Marvelously clever from the onset, director Kadri Kõusaar’s Mother soundtrack immediately clues us in with the dissonant tones perched against the harmonies. Something’s fishy in this unassuming, pretty house situated in this quaint little Estonian town.
While the camera spends most of the time studying the overworked and exasperated mother Elsa (played with steely aplomb by Tiina Mälberg), the film also owes much to her son Lauri (Siim Maaten channeling 1970 Clint Eastwood’s character in The Beguiled). For most of the movie, the son doesn’t say much at all. He is a specter looming over the various inhabitants and visitors of the house. The procession of visits become like layers of confessions carefully arranged upon a therapist’s sofa, purposeful pieces of a contained puzzle. If the small town’s befuddled detective lacks penchant or skill for solving crimes, then certainly we’re given a greater advantage merely by being privy to the various comings and goings in the house. The comatose son oddly possesses an Orpheus-like charm, capturing the fancy of the locals (particularly the women), and is simultaneously therapist/priest/bank. Unfortunately unable to assist or absolve those who seek his counsel, he does, by forfeiture, become the key to all their hopes and sorrows. Each of these encounters turns into an entertaining arsenal for sleuthing out the truth.

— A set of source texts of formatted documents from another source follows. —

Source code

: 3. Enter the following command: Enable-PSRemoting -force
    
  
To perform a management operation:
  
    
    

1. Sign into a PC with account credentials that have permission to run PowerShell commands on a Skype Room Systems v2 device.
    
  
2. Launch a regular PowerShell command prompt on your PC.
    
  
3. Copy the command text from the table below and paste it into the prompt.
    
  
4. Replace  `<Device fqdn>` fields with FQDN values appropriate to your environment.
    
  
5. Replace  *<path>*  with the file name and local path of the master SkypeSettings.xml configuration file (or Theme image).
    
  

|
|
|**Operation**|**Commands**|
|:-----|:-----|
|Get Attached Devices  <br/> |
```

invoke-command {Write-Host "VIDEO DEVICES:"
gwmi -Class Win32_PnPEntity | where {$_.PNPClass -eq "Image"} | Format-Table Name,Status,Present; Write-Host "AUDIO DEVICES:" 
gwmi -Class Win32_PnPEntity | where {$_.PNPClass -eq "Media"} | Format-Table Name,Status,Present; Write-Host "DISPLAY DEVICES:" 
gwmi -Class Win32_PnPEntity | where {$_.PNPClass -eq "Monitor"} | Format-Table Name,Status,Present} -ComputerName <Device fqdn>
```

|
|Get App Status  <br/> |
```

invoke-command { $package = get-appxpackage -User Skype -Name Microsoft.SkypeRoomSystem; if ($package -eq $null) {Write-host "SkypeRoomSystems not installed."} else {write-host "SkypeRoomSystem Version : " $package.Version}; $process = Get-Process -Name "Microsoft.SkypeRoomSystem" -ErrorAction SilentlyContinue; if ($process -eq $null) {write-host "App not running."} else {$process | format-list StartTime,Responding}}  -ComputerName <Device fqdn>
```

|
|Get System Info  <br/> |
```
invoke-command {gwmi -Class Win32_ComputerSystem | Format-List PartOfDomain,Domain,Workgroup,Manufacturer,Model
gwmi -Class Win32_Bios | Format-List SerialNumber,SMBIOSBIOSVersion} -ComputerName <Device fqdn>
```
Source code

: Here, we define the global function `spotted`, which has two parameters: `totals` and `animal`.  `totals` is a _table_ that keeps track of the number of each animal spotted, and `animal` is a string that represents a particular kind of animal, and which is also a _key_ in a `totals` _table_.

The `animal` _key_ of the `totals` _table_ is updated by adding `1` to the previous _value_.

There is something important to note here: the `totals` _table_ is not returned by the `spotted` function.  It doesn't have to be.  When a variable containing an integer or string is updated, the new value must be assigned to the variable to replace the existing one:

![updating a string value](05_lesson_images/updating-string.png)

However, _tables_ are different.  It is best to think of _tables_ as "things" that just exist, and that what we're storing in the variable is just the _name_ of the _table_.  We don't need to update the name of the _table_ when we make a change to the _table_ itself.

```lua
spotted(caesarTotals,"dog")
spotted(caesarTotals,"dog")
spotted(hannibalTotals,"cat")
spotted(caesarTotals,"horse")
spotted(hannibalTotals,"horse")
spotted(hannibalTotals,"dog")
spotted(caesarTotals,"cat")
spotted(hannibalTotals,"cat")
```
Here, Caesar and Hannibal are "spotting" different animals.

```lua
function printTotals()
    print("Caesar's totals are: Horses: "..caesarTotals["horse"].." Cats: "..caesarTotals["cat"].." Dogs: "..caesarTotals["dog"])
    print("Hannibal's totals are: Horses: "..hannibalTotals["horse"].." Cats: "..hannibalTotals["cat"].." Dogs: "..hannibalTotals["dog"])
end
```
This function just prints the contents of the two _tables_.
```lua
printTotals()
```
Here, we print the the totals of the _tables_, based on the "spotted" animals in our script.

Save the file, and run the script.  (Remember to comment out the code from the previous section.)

Despite the occasional comic moment, a touch of darkness slithers through each scene, making everything about Mother sympathetically wacky yet suspect. From the pineapple shirt-clad school principal’s overly-solicitous flower bearing, the gothic drug-musings of a childhood friend, the emotionally-absent coach potato husband, or the weary, reluctantly compliant physical therapist, they are strange yet telling vehicles for unraveling the mystery of Mother. With little dramatic action and a lot of revealing conversations all taking place primarily within a potentially claustrophobic setting, Steven Knight’s film Locke comes to mind. Similarly, the film’s pace races to a high pitched end, and rightly so, satisfyingly so. It’s best to see this completely unprepared, untainted by trailers, reviews or press materials.
Kõusaar’s previous two feature films were little-known but daring looks at the sinewy depths of our psyche, also casting mysterious characters who reflect oddly interesting mixtures of dark and light both within and without. She has a compassionate, painterly eye for faces, and the play of repressed, haunted feelings that may ride across them. Mother may be the film that finally puts her on an A-list of directors to watch.